Barony's three quality, fully optional DLCs
now, Barony It's been over a decade, and it's still in live development, so it has paid DLC — three pieces of it, to be exact — but they're of modest value and quality in their own right. Myths and Outcasts and Legends and Pariahs each add four new monster races and signature classes, from Vampires and Succubi to Goblins and Insectoids, while the new Deserters and Disciples pile on five more each. They double the number of ways you can build and break a character, but they remain completely optional for those worried about losing the “original” experience.
Whether you're a human sword-and-board barbarian, a cursed, hungry vampire, or a duck-loving Myconid hermit – the Barony assumes you're smart enough to figure it all out, which is both a compliment and a threat.

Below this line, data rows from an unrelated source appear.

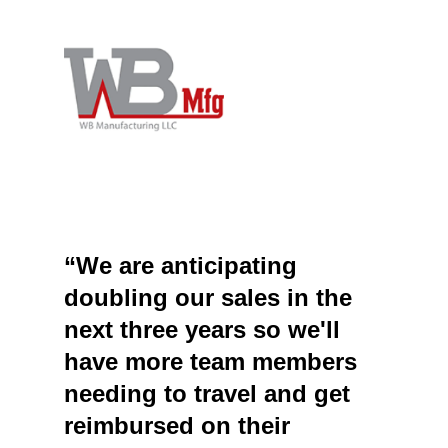
“We are anticipating
doubling our sales in the
next three years so we'll
have more team members
needing to travel and get
reimbursed on their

Extensions add a meaningful layer of complexity, but in this specific instance, they also increase the deal by more than two dollars in a hurry. Base game is easy at ninety percent discount; The full experience with add-ons climbs to the cost of a typical indie game, sales or no sales. If you want a full monster-race buffet, the math stops being pretty stupid on your side, but again, it's not particularly necessary in any way. in my case, Barony Impressed enough that I almost feel compelled to go with it — Turning Wheel LLC earned my money fair and square, which feels surprisingly rare in this industry these days.
Barony is the easiest $2 you'll spend in the 2026 Steam Summer Sale
finally, Barony At this price it's a steal no matter who you are, but that being said it might not be an easy recommendation for everyone. The difficulty curve of this co-op title is immense, the interface shows its age, and a bad initial run can be over before you learn anything useful. Barony is a game that requires patience and careful improvisation from the player; If you need a game to meet halfway, it will have you standing in the lobby.
But the way I see it, that's exactly the point Barony Making – and if you lean into it and start speaking the language of the game, it can be very rewarding. If you're already on board with all of that, though, Barony The total package is: a feature-dense, decade-refined RPG that asks for patience, and rewards patience with the kinds of casual gameplay that some titles charge a fake $60 for. For the price of gas station coffee, Barony One of the most one-sided trades I've had in years.
Barony Available for $2 during the Steam Summer Sale.